# WHAT THE TASK ASKS:
Write out the records below verbatim, from their first line through the line containing "коммерческие банки России хотят", including both of those lines.

# Saved data entries:

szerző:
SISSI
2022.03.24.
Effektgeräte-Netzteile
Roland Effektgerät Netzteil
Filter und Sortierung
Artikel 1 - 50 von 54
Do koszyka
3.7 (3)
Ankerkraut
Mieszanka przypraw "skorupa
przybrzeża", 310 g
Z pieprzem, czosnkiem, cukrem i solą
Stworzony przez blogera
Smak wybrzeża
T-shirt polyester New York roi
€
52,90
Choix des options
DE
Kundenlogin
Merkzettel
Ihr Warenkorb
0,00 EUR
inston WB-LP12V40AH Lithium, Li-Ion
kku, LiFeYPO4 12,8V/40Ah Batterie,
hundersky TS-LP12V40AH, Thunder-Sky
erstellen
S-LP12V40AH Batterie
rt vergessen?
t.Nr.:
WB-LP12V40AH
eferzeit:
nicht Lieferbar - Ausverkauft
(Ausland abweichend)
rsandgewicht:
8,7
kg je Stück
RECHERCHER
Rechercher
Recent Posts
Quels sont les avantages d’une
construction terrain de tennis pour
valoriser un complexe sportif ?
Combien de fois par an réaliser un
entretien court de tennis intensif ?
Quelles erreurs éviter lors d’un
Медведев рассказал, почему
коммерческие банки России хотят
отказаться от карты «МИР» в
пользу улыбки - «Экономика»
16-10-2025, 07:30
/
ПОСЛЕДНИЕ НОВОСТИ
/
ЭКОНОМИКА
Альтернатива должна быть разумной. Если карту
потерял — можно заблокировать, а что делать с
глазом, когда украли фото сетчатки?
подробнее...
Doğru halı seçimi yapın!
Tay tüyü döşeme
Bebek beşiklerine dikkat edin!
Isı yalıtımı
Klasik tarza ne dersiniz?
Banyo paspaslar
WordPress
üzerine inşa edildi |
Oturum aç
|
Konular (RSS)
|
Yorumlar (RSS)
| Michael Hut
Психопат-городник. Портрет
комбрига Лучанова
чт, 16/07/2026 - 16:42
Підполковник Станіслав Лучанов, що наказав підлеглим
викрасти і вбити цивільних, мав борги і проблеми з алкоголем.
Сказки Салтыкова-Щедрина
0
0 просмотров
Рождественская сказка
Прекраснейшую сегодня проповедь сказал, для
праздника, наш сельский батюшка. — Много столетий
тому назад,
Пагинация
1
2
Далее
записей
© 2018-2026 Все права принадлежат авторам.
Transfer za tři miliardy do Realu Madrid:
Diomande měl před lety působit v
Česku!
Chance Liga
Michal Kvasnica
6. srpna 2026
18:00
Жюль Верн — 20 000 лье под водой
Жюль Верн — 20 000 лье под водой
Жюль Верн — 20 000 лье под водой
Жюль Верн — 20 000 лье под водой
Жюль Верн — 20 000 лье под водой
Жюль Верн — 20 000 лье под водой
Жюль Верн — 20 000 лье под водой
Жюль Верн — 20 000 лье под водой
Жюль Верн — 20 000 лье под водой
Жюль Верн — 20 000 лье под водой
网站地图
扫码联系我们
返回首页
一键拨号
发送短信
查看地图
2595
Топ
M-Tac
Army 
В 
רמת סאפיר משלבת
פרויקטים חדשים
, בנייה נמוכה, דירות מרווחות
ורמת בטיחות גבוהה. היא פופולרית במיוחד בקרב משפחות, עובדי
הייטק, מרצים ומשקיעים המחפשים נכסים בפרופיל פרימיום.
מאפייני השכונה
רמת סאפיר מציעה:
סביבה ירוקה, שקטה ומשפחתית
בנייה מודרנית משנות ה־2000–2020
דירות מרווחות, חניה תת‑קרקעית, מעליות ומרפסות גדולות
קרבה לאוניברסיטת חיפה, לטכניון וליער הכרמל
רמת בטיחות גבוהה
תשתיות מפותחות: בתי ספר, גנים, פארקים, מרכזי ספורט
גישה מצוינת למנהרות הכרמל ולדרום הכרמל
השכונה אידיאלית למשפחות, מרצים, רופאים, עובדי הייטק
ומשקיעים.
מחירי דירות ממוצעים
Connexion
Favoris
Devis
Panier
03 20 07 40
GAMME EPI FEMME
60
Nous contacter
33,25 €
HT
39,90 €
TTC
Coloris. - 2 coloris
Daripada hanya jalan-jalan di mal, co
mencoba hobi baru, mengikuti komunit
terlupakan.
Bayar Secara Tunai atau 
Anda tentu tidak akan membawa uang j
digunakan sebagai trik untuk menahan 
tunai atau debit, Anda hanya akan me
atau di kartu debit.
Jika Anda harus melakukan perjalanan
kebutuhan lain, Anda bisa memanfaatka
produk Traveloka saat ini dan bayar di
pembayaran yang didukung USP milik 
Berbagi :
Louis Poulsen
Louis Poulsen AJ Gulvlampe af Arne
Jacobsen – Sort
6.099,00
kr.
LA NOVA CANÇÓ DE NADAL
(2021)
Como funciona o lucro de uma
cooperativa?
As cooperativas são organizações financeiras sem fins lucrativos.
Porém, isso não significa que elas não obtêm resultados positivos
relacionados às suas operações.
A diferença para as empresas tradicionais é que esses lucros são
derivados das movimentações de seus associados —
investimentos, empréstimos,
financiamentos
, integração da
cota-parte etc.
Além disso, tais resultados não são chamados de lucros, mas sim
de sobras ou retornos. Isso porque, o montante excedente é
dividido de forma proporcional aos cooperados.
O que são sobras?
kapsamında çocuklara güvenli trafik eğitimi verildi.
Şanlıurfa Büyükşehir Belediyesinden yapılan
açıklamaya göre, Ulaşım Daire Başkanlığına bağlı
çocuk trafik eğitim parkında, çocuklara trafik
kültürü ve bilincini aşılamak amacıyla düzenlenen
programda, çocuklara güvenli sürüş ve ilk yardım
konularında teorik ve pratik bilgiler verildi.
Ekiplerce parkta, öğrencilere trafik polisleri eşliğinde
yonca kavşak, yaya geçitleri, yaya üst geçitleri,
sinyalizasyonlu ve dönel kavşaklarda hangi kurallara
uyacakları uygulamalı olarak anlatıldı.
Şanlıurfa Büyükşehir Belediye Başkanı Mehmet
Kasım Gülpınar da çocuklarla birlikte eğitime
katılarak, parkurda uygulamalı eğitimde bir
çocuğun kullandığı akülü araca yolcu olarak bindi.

# SOLUTION TO THIS EXERCISE:
szerző:
SISSI
2022.03.24.
Effektgeräte-Netzteile
Roland Effektgerät Netzteil
Filter und Sortierung
Artikel 1 - 50 von 54
Do koszyka
3.7 (3)
Ankerkraut
Mieszanka przypraw "skorupa
przybrzeża", 310 g
Z pieprzem, czosnkiem, cukrem i solą
Stworzony przez blogera
Smak wybrzeża
T-shirt polyester New York roi
€
52,90
Choix des options
DE
Kundenlogin
Merkzettel
Ihr Warenkorb
0,00 EUR
inston WB-LP12V40AH Lithium, Li-Ion
kku, LiFeYPO4 12,8V/40Ah Batterie,
hundersky TS-LP12V40AH, Thunder-Sky
erstellen
S-LP12V40AH Batterie
rt vergessen?
t.Nr.:
WB-LP12V40AH
eferzeit:
nicht Lieferbar - Ausverkauft
(Ausland abweichend)
rsandgewicht:
8,7
kg je Stück
RECHERCHER
Rechercher
Recent Posts
Quels sont les avantages d’une
construction terrain de tennis pour
valoriser un complexe sportif ?
Combien de fois par an réaliser un
entretien court de tennis intensif ?
Quelles erreurs éviter lors d’un
Медведев рассказал, почему
коммерческие банки России хотят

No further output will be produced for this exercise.